Today I hacked ...

discussion of beeb/electron applications, languages, utils and educational s/w
duikkie
Posts: 2953
Joined: Fri Feb 07, 2014 3:28 pm
Contact:

Re: Today I hacked ...

Post by duikkie » Thu Jul 19, 2018 6:21 am

is this working on a real beeb ?
i don't have here a real bbc to test :(
duikkie wrote:
Wed Jul 18, 2018 4:04 pm
test this !

i am not a player . how to move in this game ?

i have to lose !boot. because the disc is full

changed program menu

you need to do

pa.=&2200
ch."menu"
do not know about the ?&8f=127 ???

try it ? see test

duikkie wrote:
Mon Jul 16, 2018 7:16 am
i think if you add *lo. hack 900 to menu program then it will work oke ?
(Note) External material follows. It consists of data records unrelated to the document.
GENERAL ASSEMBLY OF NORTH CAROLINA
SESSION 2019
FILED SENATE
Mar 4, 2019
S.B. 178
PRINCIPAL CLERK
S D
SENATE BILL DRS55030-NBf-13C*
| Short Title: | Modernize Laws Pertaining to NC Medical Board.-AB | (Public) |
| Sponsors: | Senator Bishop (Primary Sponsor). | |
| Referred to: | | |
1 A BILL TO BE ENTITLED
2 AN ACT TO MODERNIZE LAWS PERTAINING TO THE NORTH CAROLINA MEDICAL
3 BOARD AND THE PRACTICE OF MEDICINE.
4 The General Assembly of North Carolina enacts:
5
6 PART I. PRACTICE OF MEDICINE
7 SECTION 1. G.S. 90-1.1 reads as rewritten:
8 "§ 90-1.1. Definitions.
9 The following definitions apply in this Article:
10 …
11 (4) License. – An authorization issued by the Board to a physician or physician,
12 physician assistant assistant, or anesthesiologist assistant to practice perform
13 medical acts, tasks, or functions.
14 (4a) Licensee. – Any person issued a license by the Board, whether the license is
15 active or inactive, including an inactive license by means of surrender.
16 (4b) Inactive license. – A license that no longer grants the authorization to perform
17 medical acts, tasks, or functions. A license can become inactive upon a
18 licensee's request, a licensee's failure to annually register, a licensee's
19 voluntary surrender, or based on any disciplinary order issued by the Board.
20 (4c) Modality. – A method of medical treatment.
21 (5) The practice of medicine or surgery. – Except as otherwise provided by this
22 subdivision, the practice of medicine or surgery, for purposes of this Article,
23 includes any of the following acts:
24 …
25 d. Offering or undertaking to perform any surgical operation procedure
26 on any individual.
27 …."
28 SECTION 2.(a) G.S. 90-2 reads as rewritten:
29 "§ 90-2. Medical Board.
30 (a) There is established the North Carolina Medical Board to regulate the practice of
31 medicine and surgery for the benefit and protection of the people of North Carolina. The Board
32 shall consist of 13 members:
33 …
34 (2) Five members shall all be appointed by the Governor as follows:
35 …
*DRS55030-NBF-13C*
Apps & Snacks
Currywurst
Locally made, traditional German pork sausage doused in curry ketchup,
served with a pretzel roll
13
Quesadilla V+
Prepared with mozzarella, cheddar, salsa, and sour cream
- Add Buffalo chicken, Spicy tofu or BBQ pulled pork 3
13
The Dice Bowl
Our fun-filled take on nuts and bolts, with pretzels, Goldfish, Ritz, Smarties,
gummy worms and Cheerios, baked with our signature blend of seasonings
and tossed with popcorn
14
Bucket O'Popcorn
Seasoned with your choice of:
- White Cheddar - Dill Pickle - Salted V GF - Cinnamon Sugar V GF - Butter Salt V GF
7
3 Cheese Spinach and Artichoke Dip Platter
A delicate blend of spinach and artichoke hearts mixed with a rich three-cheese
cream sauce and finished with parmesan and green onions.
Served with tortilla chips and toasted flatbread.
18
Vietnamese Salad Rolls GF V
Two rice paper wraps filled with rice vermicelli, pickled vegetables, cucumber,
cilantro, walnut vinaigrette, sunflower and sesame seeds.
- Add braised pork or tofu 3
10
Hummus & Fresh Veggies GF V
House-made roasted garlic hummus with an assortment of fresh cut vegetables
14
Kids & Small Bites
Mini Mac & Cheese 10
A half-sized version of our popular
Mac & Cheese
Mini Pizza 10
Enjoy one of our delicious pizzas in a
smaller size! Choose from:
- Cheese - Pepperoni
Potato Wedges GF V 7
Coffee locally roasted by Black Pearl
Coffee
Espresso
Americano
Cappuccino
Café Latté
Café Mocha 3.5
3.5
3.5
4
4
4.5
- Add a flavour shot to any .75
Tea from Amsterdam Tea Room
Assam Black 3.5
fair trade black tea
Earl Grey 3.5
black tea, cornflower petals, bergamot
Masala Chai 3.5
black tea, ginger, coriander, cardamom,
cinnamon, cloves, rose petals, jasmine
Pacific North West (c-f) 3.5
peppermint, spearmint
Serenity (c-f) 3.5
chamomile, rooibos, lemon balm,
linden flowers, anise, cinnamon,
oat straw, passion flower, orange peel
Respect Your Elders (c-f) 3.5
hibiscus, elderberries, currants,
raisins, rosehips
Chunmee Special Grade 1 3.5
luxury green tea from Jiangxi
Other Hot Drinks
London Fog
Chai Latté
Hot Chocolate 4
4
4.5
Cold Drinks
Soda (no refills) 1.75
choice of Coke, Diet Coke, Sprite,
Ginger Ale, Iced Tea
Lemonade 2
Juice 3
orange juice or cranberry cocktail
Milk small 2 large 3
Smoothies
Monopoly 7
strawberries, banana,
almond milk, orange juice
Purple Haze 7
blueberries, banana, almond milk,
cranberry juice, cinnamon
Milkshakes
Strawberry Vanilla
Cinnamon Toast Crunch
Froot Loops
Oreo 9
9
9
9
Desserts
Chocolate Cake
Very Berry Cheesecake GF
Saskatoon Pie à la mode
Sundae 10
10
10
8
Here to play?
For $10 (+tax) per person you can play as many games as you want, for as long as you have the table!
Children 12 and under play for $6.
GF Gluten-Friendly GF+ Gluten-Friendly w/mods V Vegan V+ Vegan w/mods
*save "hack" 900 +200 900 900

duikkie
Posts: 2953
Joined: Fri Feb 07, 2014 3:28 pm
Contact:

Re: Today I hacked ...

Post by duikkie » Thu Jul 19, 2018 2:35 pm

oke test2.ssd
almost what the programmers had in mind

the menu is allso the begin screen :shock:

the *exec !boot and load menu till line 850
if you delete every think after that there is more room

the ?&8f=127 i know understand
the second time it is ?&8f=0
and the hole menu is loaded :)

still not sure if you can play ?
Attachments
Test2.ssd
(112.5 KiB) Downloaded 6 times
Last edited by duikkie on Thu Jul 19, 2018 2:36 pm, edited 1 time in total.

duikkie
Posts: 2953
Joined: Fri Feb 07, 2014 3:28 pm
Contact:

Re: Today I hacked ...

Post by duikkie » Sun Jul 22, 2018 7:03 pm

oke this is the fix

still not sure if it runs oke ?

too hot to try ?

i have changed !boot

in menu part line 1 to 480 (first part)
del line 20 and 80

this program is now &1e8 big

loaded at 1900 normale

put a up loader at &2100

the hack part at &2200 to &2400

first download hack from &2200 to &900
then upload "menu" from &1900 to &2200
zet pa.=&2200:old:run

so simple :)
Attachments
fixolympics.ssd
(95 KiB) Downloaded 6 times

User avatar
billcarr2005
Posts: 1358
Joined: Fri Sep 09, 2005 3:01 pm
Location: UK
Contact:

Re: Today I hacked ...

Post by billcarr2005 » Mon Jul 23, 2018 4:54 am

duikkie wrote:
Sun Jul 22, 2018 7:03 pm
oke this is the fix

still not sure if it runs oke ?

too hot to try ?
As Col wrote here, there's already a fully working version (not that another version / method can hurt!)
viewtopic.php?f=2&t=9061&start=60#p208824

The "hack" part is stored in !BOOT, then relocated and everything continues as it does on the original disk, in the same way, at the same time, except the data isn't coming from the "bad" track. Nothing else needs to get modified!

duikkie
Posts: 2953
Joined: Fri Feb 07, 2014 3:28 pm
Contact:

Re: Today I hacked ...

Post by duikkie » Mon Jul 23, 2018 5:45 am

oke :)

it is hot , and i am an old man. maybe that is the reason
i do not read every thing that is written :) ??

billcarr2005 wrote:
Mon Jul 23, 2018 4:54 am
duikkie wrote:
Sun Jul 22, 2018 7:03 pm
oke this is the fix

still not sure if it runs oke ?

too hot to try ?
As Col wrote here, there's already a fully working version (not that another version / method can hurt!)
viewtopic.php?f=2&t=9061&start=60#p208824

The "hack" part is stored in !BOOT, then relocated and everything continues as it does on the original disk, in the same way, at the same time, except the data isn't coming from the "bad" track. Nothing else needs to get modified!

duikkie
Posts: 2953
Joined: Fri Feb 07, 2014 3:28 pm
Contact:

Re: Today I hacked ...

Post by duikkie » Wed Jul 25, 2018 2:43 pm

oke know how it is done :)

the m code with !boot reads every time track 1 sector 0 , because all sectors are 0 :)
now how to get every sector 0 in memory &2000 ... &2a00 it is timing.
riscky but that is why i do not work on every dfs.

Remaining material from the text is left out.